◆ Material provided ◆
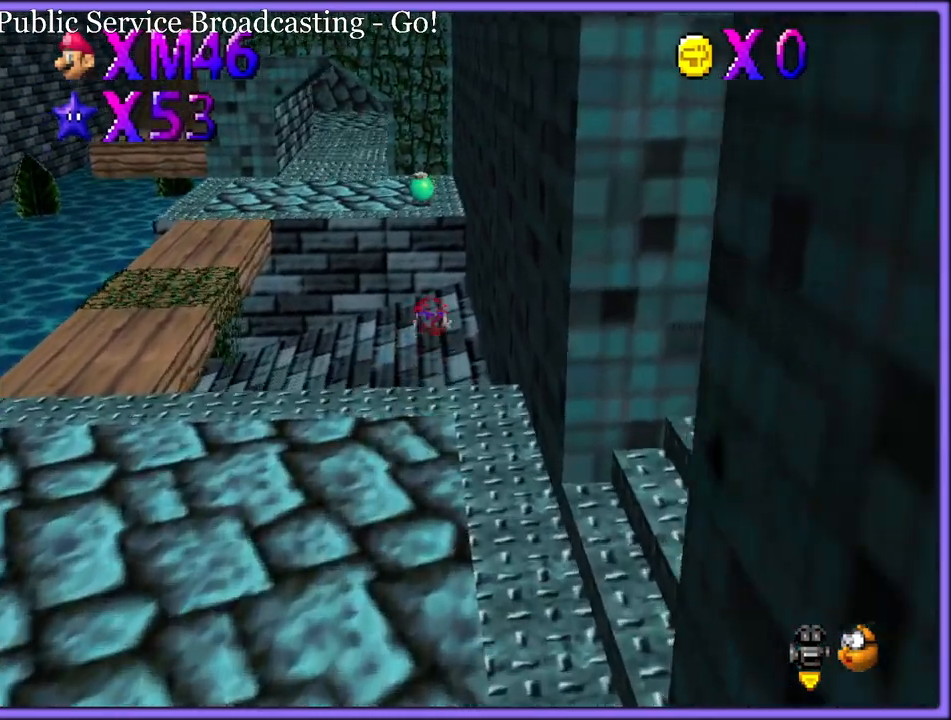
{"buttons": [], "left_stick": "right", "button_events": [[33, "A", "up"], [33, "B", "up"]]}
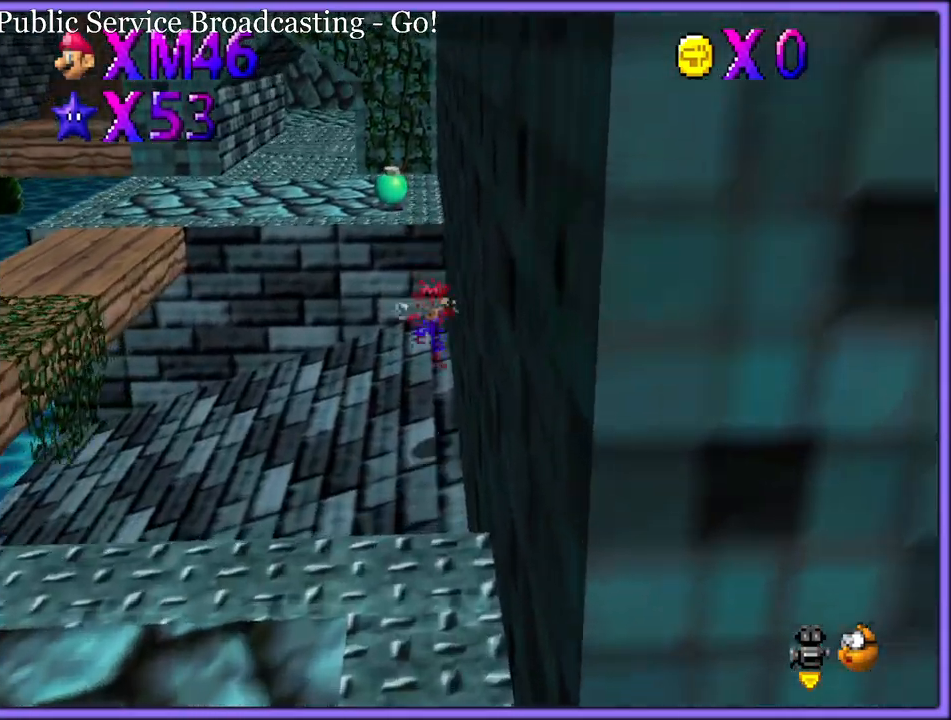
{"buttons": [], "left_stick": "up-left", "button_events": []}
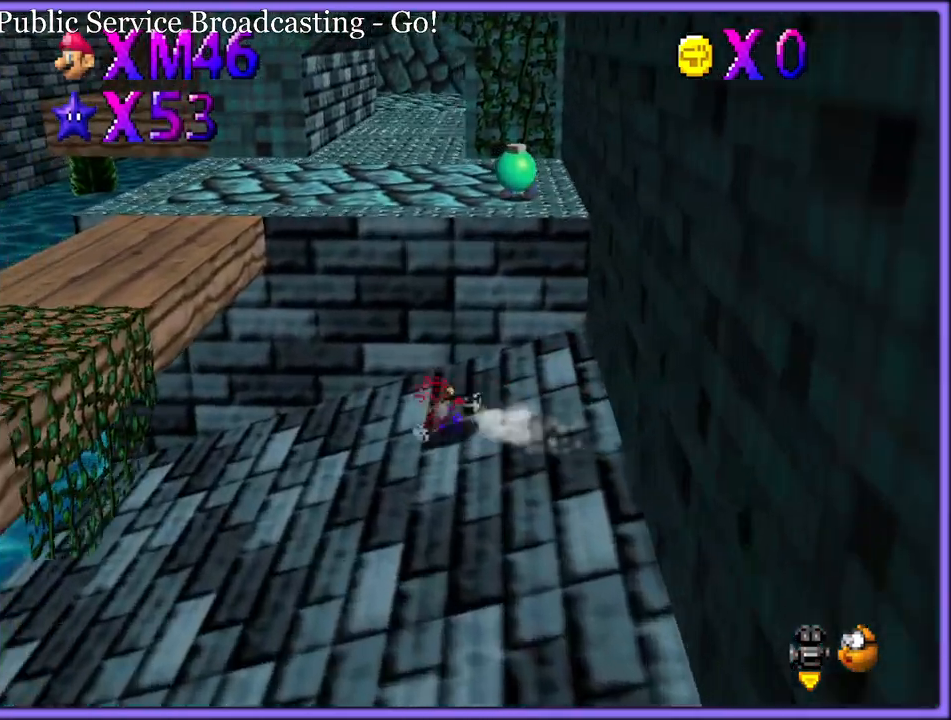
{"buttons": [], "left_stick": "up-left", "button_events": [[17, "A", "down"], [250, "A", "up"]]}
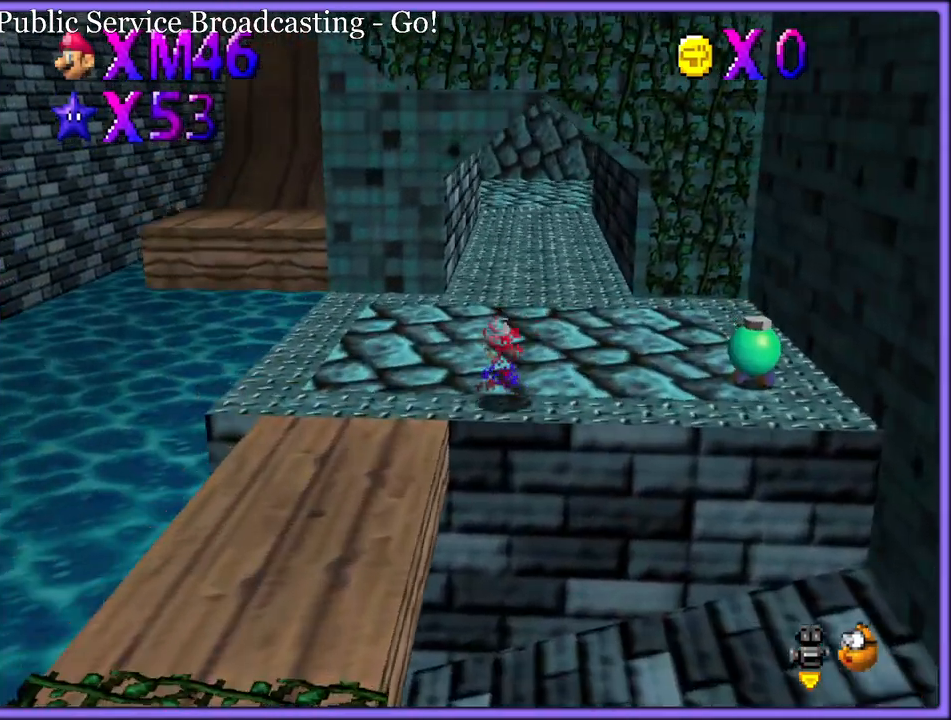
{"buttons": ["C_UP"], "left_stick": "up", "button_events": [[317, "B", "down"], [367, "B", "up"], [467, "C_UP", "down"]]}
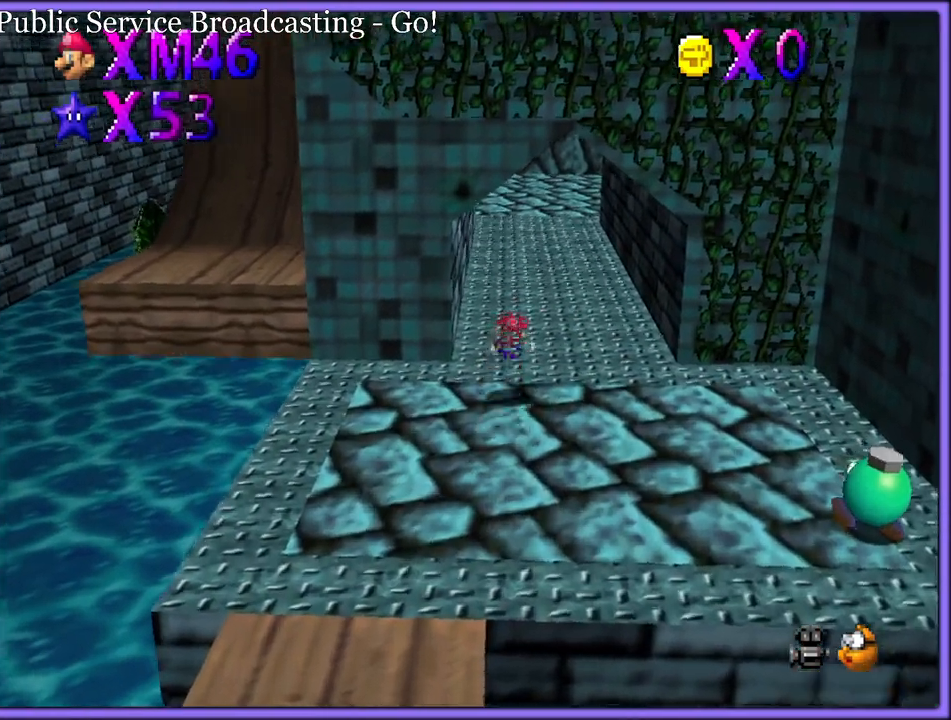
{"buttons": ["A"], "left_stick": "up", "button_events": [[83, "C_UP", "up"], [200, "A", "down"], [217, "B", "down"], [283, "A", "up"], [283, "B", "up"], [367, "A", "down"]]}
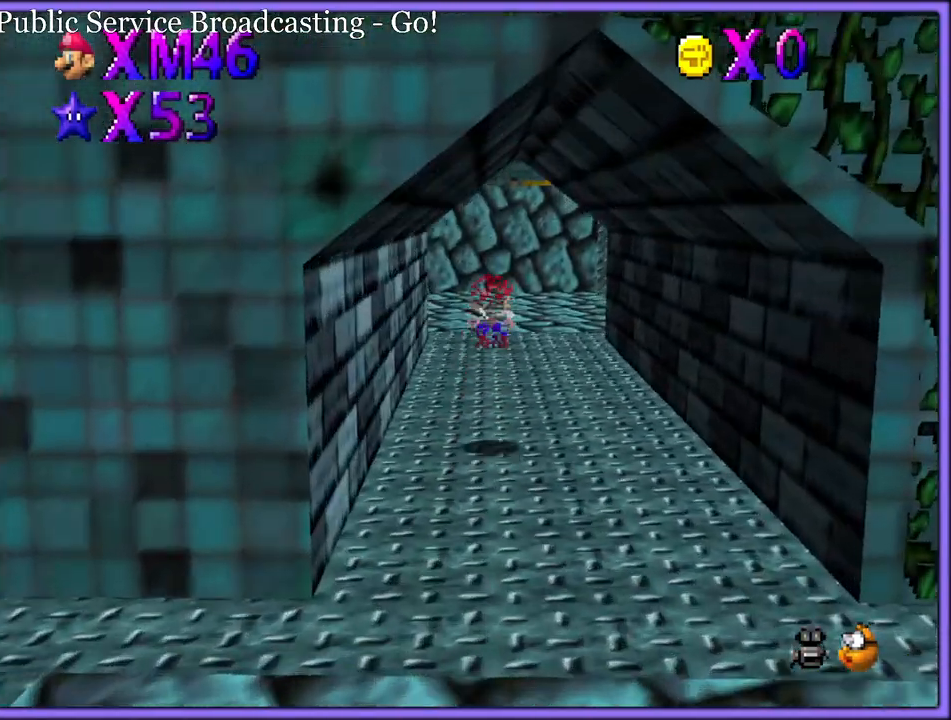
{"buttons": ["C_RIGHT"], "left_stick": "up", "button_events": [[67, "A", "up"], [267, "B", "down"], [333, "B", "up"], [483, "C_RIGHT", "down"]]}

◆ Exercise description ◆
The entries above should be retyped word for word, with all pictures omitted.

◆ Result of this task ◆
{"buttons": [], "left_stick": "right", "button_events": [[33, "A", "up"], [33, "B", "up"]]}
{"buttons": [], "left_stick": "up-left", "button_events": []}
{"buttons": [], "left_stick": "up-left", "button_events": [[17, "A", "down"], [250, "A", "up"]]}
{"buttons": ["C_UP"], "left_stick": "up", "button_events": [[317, "B", "down"], [367, "B", "up"], [467, "C_UP", "down"]]}
{"buttons": ["A"], "left_stick": "up", "button_events": [[83, "C_UP", "up"], [200, "A", "down"], [217, "B", "down"], [283, "A", "up"], [283, "B", "up"], [367, "A", "down"]]}
{"buttons": ["C_RIGHT"], "left_stick": "up", "button_events": [[67, "A", "up"], [267, "B", "down"], [333, "B", "up"], [483, "C_RIGHT", "down"]]}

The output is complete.